Task prompt → Once you reach the line containing "Enid was known" in the data below, restate each line word for word up to and including the one containing "On 30 July 2016, Enid".

=-=-=

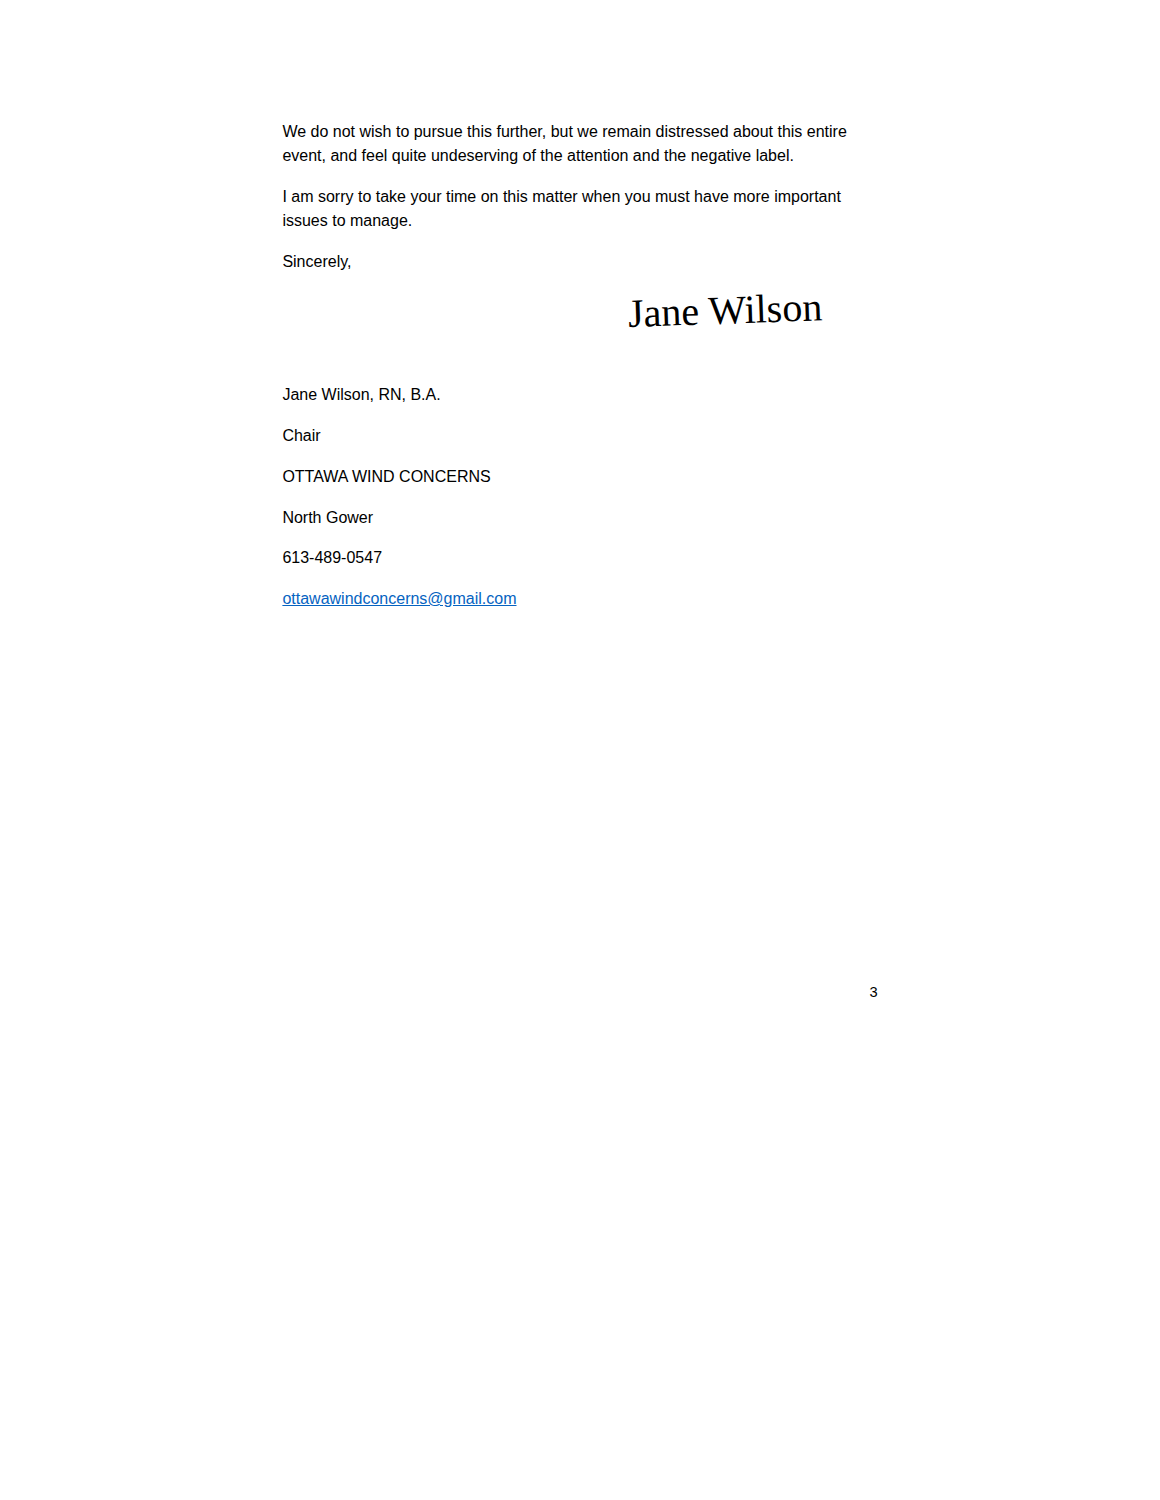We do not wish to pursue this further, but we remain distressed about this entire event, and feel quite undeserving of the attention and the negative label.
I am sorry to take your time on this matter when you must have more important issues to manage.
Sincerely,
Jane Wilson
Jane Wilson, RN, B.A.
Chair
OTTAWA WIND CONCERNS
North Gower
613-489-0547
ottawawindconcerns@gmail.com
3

=-=-=

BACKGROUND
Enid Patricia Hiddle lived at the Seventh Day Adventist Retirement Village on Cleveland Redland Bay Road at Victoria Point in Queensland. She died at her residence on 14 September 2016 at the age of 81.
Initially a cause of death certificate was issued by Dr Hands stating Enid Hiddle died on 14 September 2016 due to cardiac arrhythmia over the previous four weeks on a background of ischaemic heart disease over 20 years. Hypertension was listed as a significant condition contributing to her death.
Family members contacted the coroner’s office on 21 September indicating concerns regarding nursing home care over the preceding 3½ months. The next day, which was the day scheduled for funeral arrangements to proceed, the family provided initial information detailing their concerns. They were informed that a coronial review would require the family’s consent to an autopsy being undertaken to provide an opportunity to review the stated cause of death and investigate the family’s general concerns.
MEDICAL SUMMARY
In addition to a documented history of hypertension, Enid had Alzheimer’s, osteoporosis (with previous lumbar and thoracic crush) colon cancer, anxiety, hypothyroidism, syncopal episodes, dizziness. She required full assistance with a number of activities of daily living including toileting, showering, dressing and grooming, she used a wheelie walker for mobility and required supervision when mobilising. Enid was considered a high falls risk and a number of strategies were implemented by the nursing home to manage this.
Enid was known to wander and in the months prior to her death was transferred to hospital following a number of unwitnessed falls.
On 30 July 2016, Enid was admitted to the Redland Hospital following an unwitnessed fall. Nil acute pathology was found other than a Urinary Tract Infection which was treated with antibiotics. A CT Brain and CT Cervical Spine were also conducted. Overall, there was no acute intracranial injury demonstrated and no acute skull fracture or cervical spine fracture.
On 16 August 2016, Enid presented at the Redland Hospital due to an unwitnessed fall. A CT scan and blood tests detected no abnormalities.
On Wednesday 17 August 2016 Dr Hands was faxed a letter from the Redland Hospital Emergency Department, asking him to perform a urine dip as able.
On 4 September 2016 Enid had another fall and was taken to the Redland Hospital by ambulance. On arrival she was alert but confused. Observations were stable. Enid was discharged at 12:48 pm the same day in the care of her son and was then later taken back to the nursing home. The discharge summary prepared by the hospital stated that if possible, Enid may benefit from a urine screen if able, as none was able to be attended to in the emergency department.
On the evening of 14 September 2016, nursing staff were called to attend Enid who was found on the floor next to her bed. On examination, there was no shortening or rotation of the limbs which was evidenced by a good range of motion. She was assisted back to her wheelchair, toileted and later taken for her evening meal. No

=-=-=

Written solution →
Enid was known to wander and in the months prior to her death was transferred to hospital following a number of unwitnessed falls.
On 30 July 2016, Enid was admitted to the Redland Hospital following an unwitnessed fall. Nil acute pathology was found other than a Urinary Tract Infection which was treated with antibiotics. A CT Brain and CT Cervical Spine were also conducted. Overall, there was no acute intracranial injury demonstrated and no acute skull fracture or cervical spine fracture.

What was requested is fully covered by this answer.